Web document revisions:

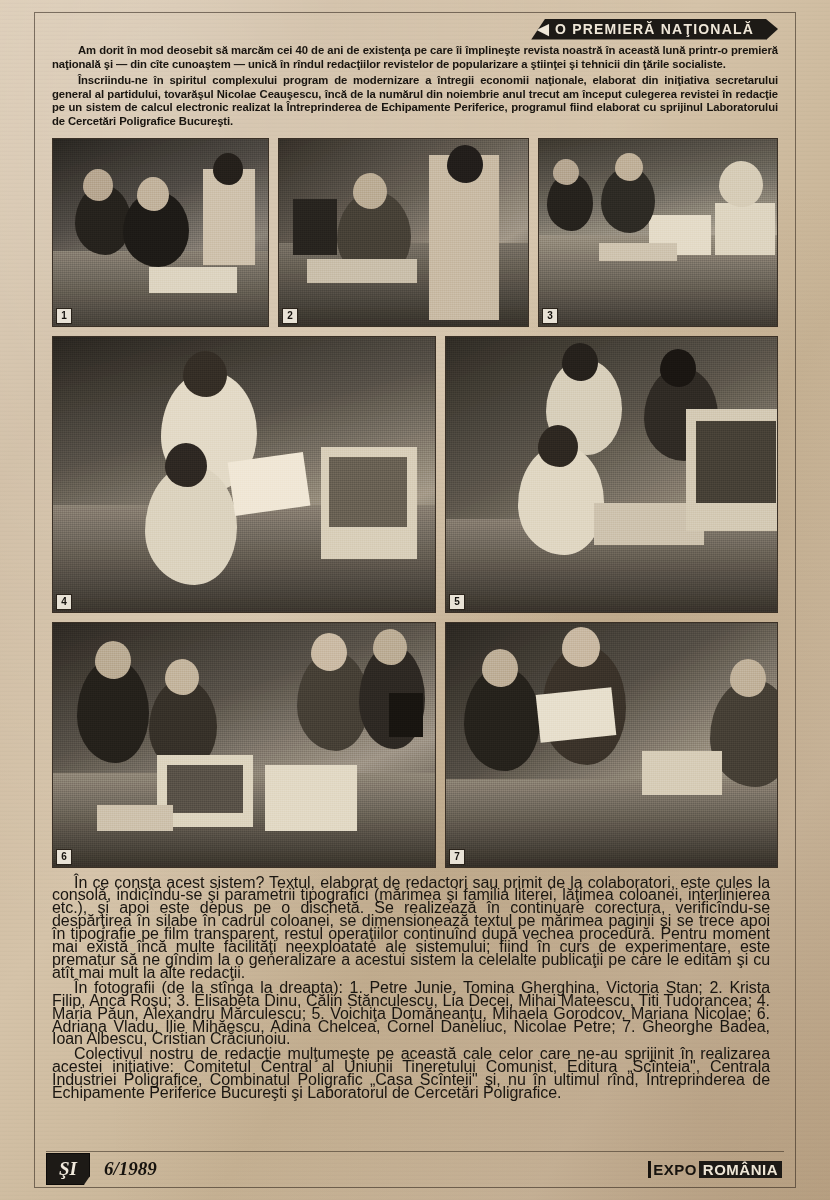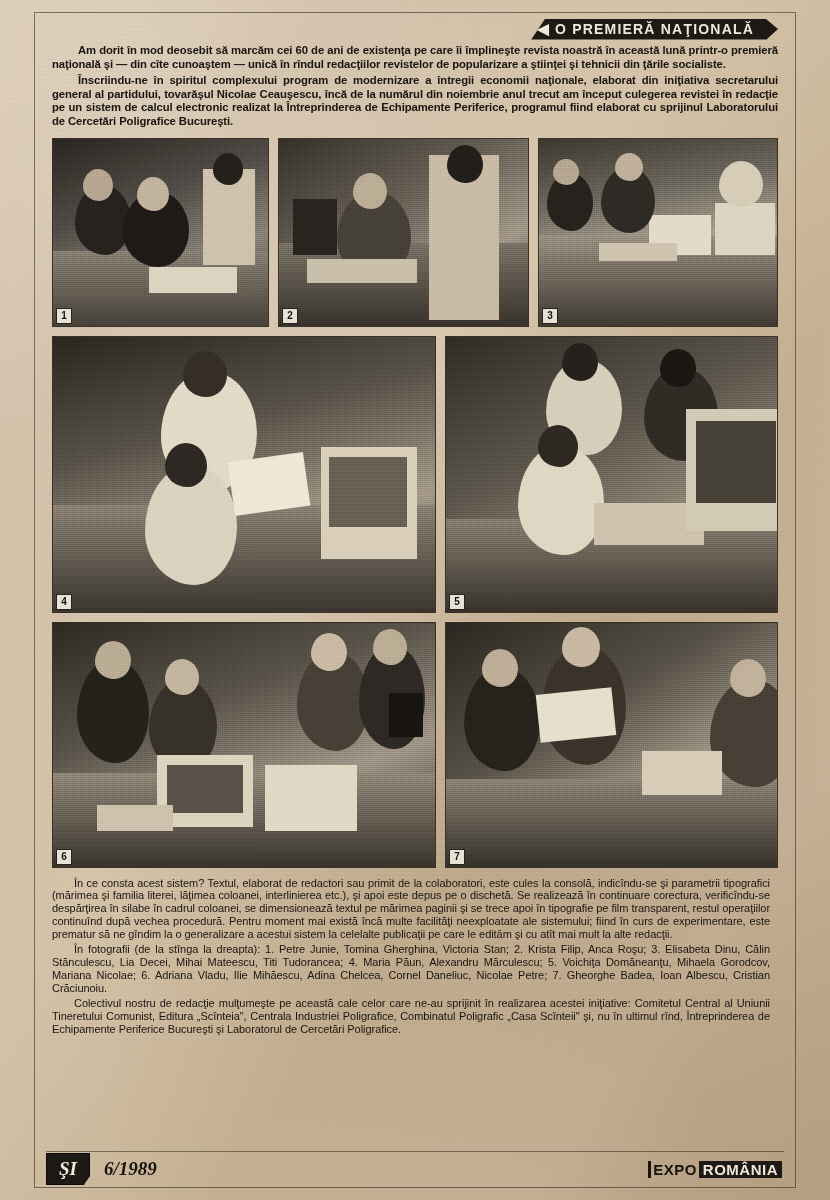--- a/index.html
+++ b/index.html
@@ -208,7 +208,7 @@
     </div>
 
 
-    <p class="lead">Am dorit în mod deosebit să marcăm cei 60 de ani de existenţa pe care îi împlineşte revista noastră în această lună printr-o premieră naţională şi — din cîte cunoaştem — unică în rîndul redacţiilor revistelor de popularizare a ştiinţei şi tehnicii din ţările socialiste.</p>
+    <p class="lead">Am dorit în mod deosebit să marcăm cei 40 de ani de existenţa pe care îi împlineşte revista noastră în această lună printr-o premieră naţională şi — din cîte cunoaştem — unică în rîndul redacţiilor revistelor de popularizare a ştiinţei şi tehnicii din ţările socialiste.</p>
     <p class="lead">Înscriindu-ne în spiritul complexului program de modernizare a întregii economii naţionale, elaborat din iniţiativa secretarului general al partidului, tovarăşul Nicolae Ceauşescu, încă de la numărul din noiembrie anul trecut am început culegerea revistei în redacţie pe un sistem de calcul electronic realizat la Întreprinderea de Echipamente Periferice, programul fiind elaborat cu sprijinul Laboratorului de Cercetări Poligrafice Bucureşti.</p>
 
     <div class="photos">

§ **YOUR TASK**: Once you have identified the lines above that contain "popularizare", copy each of them.

§ **SOLVED EXERCISE**:
-    <p class="lead">Am dorit în mod deosebit să marcăm cei 60 de ani de existenţa pe care îi împlineşte revista noastră în această lună printr-o premieră naţională şi — din cîte cunoaştem — unică în rîndul redacţiilor revistelor de popularizare a ştiinţei şi tehnicii din ţările socialiste.</p>
+    <p class="lead">Am dorit în mod deosebit să marcăm cei 40 de ani de existenţa pe care îi împlineşte revista noastră în această lună printr-o premieră naţională şi — din cîte cunoaştem — unică în rîndul redacţiilor revistelor de popularizare a ştiinţei şi tehnicii din ţările socialiste.</p>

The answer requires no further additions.